Technology Rapidly Making Clerical Jobs Obsolete, Driving Inequality, US Reports
The United States has gained 387,000 managers but lost almost 2 million clerical jobs since 2007, as new technologies replace office workers and further squeeze the American middle class, government figures show.
Data from the Bureau of Labor Statistics, reported Monday by the Financial Times, divide the U.S. workforce into 821 jobs from dishwasher to librarian. They show rapid structural shifts amid the Great Recession that are likely to further increase income inequality, which has already been growing for decades.
Another BLS report, released last week, showed that employment rose in the nation’s major counties from September 2011 to September 2012, but average hourly wages fell.
The figures help explain why the U.S. median household income has fallen 5.6 per cent since June 2009 to $51,404, even as the economy – as measured by traditional yardsticks -- recovers. The top 10 per cent of earners, meanwhile, are reaping most benefits of the recovery.
One likely driver of inequality is new computing technologies that destroy some middle-class occupations even as they create jobs for highly skilled workers who can exploit them, as the FT notes.
The number of such clerical workers as bookkeepers, bank tellers, data entry keypunchers, file clerks and typists has been falling, pointing to a broad, structural decline. The number of retail cashiers has also dropped as online shopping and self-checkout systems erode another entry-level, low-wage occupation.
Clerical workers still account for 16 per cent of U.S. jobs, but technology will probably keep on eliminating them.
Employment growth came from health care, management, computing and food service jobs, the BLS reports. The number of personal care aides is up 390,000 since 2007. Demand for people who devise ways to replace clerical workers – such as operations managers, management analysts and logisticians – grew substantially.
“We see growth in jobs that require complex, personalized interactions, such as home health aides, and continued declines in routine transaction and production jobs that can be scripted and automated,” said Susan Lund, co-author of a McKinsey Global Institute report on the future of work.

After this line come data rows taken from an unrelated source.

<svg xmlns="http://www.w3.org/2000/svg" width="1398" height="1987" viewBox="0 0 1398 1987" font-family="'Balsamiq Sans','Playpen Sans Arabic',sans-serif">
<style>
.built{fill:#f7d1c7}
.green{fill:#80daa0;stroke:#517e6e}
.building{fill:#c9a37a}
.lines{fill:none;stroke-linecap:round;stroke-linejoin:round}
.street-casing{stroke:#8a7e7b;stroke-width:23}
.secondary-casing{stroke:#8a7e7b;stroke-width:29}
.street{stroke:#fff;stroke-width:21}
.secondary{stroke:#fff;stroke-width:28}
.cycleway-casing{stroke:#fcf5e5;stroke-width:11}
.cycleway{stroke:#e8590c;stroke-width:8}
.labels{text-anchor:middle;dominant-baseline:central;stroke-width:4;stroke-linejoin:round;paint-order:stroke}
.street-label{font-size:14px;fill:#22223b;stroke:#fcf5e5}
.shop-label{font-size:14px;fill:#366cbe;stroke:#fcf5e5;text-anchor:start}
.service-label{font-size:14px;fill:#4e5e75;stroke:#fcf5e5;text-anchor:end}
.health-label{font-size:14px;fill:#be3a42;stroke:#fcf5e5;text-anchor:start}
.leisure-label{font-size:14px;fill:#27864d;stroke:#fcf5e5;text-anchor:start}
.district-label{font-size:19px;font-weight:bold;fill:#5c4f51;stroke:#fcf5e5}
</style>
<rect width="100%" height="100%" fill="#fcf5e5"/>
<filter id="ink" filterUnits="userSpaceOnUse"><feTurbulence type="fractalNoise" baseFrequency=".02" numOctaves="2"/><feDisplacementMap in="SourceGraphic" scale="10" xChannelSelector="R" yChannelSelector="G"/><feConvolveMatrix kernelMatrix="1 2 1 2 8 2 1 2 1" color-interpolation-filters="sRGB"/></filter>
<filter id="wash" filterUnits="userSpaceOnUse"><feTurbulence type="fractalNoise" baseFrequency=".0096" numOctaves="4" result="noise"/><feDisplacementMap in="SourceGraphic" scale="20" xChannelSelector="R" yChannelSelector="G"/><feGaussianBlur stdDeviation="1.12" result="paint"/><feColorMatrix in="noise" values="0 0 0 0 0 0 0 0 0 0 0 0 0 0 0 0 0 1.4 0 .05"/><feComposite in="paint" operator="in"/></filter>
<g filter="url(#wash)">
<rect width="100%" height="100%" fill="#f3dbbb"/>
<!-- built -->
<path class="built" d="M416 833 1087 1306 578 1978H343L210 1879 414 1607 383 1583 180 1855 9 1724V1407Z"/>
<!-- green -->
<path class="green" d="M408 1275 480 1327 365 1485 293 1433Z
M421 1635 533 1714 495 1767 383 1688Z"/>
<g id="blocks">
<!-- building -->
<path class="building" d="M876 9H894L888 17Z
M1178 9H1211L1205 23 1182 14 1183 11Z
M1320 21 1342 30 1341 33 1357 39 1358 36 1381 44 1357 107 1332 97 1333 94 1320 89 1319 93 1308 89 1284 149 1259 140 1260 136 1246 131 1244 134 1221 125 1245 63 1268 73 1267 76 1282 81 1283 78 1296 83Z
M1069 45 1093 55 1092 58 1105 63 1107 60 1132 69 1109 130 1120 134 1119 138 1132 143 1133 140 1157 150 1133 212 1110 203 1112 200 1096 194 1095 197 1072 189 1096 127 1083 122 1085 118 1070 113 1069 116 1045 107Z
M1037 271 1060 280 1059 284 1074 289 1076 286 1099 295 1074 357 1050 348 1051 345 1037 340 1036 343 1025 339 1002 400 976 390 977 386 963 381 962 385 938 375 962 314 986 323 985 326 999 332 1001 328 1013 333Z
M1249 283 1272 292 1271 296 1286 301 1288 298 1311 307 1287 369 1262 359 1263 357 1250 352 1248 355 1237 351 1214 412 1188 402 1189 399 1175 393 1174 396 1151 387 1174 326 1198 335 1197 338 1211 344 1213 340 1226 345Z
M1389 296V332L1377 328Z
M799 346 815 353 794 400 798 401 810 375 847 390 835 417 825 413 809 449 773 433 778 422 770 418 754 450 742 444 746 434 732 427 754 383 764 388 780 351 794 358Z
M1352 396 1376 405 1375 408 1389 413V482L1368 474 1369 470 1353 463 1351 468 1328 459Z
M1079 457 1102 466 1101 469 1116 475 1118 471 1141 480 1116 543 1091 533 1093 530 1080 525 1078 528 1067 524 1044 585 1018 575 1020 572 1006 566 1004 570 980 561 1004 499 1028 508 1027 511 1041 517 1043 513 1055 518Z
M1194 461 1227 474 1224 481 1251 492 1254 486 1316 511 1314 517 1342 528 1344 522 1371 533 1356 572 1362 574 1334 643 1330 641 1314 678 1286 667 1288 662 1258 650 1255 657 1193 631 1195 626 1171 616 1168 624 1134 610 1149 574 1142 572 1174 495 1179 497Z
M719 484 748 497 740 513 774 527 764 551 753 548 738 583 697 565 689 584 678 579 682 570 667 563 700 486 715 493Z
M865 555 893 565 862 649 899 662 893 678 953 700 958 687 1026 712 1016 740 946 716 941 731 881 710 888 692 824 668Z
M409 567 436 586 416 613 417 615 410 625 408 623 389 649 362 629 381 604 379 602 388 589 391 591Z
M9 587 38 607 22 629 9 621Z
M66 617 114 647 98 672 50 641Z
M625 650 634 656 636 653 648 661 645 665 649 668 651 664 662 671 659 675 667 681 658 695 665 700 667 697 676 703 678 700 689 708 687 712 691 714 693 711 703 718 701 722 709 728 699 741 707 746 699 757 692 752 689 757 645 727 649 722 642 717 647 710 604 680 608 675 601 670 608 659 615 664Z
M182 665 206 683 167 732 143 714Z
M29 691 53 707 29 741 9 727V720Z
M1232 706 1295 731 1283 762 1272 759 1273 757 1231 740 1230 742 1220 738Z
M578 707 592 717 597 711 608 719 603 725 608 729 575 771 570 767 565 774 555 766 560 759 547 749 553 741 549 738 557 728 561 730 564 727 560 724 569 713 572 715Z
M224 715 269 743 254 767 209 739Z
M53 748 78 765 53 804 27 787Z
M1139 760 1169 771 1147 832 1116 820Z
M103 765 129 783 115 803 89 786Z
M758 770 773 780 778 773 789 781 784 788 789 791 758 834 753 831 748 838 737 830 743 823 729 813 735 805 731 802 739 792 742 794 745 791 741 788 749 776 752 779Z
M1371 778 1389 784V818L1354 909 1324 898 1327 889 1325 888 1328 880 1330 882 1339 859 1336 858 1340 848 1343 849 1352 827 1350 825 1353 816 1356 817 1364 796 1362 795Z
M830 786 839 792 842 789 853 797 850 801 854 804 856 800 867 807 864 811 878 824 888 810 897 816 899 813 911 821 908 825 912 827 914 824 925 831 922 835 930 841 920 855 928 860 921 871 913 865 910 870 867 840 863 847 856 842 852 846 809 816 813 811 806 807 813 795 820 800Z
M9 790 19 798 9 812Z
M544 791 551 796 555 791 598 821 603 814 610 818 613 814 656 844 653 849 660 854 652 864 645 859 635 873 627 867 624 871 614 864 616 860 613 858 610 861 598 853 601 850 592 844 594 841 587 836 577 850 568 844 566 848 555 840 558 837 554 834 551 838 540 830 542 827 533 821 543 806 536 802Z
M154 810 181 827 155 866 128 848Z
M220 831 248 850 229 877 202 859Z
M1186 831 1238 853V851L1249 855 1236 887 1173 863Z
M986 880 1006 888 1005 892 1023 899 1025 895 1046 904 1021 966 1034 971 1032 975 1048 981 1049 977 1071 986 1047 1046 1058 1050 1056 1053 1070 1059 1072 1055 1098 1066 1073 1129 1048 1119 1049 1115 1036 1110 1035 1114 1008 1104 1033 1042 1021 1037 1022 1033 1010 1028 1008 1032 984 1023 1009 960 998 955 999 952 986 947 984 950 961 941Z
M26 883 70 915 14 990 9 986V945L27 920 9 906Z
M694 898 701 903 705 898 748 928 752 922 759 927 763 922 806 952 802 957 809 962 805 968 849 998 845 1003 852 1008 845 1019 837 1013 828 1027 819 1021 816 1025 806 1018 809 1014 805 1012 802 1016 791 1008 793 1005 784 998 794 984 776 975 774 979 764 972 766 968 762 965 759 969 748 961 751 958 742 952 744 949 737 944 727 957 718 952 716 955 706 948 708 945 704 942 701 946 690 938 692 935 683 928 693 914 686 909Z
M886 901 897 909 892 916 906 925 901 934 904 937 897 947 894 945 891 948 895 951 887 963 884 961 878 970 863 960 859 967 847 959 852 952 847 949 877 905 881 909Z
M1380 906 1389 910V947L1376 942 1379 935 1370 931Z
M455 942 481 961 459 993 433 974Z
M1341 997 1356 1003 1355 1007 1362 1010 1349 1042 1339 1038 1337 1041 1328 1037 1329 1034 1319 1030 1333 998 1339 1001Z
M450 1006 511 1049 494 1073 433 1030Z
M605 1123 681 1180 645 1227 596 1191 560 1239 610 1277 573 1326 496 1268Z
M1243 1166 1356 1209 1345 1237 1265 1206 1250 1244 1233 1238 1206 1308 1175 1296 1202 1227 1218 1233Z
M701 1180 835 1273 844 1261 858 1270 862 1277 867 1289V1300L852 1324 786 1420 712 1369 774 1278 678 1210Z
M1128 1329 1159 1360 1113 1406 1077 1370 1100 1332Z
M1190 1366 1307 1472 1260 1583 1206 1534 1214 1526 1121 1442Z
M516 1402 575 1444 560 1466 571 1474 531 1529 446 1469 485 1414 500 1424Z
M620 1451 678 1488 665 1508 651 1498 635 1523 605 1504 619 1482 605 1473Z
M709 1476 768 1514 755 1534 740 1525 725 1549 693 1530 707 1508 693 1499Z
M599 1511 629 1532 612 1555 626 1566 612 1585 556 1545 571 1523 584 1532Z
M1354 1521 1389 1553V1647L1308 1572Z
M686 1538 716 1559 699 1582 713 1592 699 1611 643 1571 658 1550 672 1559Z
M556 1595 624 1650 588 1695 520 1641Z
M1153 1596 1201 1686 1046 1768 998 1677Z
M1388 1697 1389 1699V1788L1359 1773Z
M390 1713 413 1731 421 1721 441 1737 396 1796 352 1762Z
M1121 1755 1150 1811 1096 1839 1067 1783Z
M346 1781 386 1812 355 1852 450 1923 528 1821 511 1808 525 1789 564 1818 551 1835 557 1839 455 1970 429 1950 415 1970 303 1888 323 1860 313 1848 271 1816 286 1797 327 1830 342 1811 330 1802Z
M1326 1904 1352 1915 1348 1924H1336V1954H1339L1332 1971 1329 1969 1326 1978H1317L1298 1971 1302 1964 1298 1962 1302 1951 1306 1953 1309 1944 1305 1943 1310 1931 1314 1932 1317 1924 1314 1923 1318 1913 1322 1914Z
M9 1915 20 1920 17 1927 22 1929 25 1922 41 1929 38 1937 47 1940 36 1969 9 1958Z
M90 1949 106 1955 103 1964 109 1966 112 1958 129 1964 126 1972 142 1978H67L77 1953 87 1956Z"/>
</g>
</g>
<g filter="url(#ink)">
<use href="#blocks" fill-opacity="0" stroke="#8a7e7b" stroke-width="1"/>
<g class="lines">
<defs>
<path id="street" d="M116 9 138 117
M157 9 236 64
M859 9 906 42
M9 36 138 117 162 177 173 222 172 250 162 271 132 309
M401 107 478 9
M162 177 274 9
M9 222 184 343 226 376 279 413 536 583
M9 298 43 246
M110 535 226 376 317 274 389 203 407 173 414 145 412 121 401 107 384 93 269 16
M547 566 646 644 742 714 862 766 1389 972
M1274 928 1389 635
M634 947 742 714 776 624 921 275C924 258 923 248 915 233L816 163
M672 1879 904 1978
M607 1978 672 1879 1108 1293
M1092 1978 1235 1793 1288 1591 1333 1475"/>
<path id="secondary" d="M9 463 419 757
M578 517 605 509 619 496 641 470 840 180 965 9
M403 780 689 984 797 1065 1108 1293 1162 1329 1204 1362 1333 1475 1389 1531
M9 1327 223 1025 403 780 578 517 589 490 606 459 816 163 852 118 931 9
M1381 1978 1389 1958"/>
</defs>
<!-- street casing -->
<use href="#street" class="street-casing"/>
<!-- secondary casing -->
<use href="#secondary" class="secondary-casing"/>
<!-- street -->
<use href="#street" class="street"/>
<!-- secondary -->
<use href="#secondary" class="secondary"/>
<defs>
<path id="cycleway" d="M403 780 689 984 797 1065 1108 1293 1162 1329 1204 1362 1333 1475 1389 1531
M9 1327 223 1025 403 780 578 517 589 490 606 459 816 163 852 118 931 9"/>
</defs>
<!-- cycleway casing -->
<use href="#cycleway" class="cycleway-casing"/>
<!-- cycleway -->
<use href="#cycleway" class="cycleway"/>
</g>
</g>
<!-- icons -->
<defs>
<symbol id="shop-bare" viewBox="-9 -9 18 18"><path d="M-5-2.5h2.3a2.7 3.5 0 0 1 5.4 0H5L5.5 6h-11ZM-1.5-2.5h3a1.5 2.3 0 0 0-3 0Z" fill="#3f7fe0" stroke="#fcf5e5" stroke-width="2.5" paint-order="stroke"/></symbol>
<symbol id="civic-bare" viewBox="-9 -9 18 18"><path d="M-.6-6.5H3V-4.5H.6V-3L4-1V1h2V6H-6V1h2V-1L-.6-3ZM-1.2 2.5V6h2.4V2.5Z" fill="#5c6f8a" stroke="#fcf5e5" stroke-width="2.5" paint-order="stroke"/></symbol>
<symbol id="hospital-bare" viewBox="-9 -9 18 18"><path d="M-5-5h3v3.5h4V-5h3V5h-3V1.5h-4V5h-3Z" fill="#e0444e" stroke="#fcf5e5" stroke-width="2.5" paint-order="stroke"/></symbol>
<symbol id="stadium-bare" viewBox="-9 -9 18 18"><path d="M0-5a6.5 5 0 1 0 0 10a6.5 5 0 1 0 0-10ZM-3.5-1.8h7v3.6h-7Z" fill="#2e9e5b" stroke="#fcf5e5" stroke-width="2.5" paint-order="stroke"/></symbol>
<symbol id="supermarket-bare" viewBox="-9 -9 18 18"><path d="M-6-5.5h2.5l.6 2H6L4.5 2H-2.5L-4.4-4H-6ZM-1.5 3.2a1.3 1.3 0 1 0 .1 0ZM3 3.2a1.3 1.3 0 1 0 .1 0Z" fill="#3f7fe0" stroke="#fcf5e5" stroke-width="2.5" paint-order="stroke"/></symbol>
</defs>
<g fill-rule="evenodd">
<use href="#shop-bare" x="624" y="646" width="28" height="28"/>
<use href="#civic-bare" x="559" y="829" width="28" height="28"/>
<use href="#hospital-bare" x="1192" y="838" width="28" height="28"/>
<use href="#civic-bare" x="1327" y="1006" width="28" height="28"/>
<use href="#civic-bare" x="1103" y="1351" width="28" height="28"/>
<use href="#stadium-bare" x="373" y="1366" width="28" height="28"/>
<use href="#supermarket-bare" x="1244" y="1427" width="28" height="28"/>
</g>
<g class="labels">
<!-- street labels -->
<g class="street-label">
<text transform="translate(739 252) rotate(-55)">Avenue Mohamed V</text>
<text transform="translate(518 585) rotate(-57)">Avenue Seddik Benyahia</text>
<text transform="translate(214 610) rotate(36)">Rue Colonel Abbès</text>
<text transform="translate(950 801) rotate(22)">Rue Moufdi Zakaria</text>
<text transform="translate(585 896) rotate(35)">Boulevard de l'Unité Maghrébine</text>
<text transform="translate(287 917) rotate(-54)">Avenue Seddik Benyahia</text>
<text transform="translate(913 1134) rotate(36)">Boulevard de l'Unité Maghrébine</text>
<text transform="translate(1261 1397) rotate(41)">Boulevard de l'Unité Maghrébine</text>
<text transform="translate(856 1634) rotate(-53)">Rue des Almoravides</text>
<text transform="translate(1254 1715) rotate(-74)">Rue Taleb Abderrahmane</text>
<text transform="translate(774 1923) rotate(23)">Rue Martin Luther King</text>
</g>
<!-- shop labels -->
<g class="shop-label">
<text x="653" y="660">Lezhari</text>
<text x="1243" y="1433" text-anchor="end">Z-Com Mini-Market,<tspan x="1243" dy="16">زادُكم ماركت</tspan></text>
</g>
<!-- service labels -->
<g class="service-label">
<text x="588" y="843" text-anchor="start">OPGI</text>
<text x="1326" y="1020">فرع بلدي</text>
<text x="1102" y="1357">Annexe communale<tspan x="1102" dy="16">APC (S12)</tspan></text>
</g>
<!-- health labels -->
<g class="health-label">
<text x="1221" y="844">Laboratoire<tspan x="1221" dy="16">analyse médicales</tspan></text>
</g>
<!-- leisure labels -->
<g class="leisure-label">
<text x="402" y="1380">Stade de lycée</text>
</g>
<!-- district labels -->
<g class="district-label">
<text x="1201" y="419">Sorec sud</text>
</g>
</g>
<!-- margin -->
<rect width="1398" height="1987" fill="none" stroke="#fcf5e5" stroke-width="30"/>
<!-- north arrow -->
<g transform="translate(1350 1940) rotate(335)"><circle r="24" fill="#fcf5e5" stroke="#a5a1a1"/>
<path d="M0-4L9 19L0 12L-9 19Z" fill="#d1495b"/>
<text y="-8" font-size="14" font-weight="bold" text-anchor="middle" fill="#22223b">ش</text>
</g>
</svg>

But salaries for many of the fast-growing occupations are lower than for those they are replacing. The average wage for a clerical job in 2012 was $34,410 compared with $24,550 for a post in personal care. The average computing wage was $80,180 and for managers, $108,570.
Lawrence Mishel, president of the left-leaning Economic Policy Institute think-tank in Washington, questioned whether technology was the main cause of income inequality, noting that even high-skill job growth has slowed in the past decade. “People focus a lot on occupational trends but it’s not clear to me that they are what’s driving wage outcomes,” he told the FT. “What I think is going on is much bigger: it’s that employers have the upper hand in every area of work.”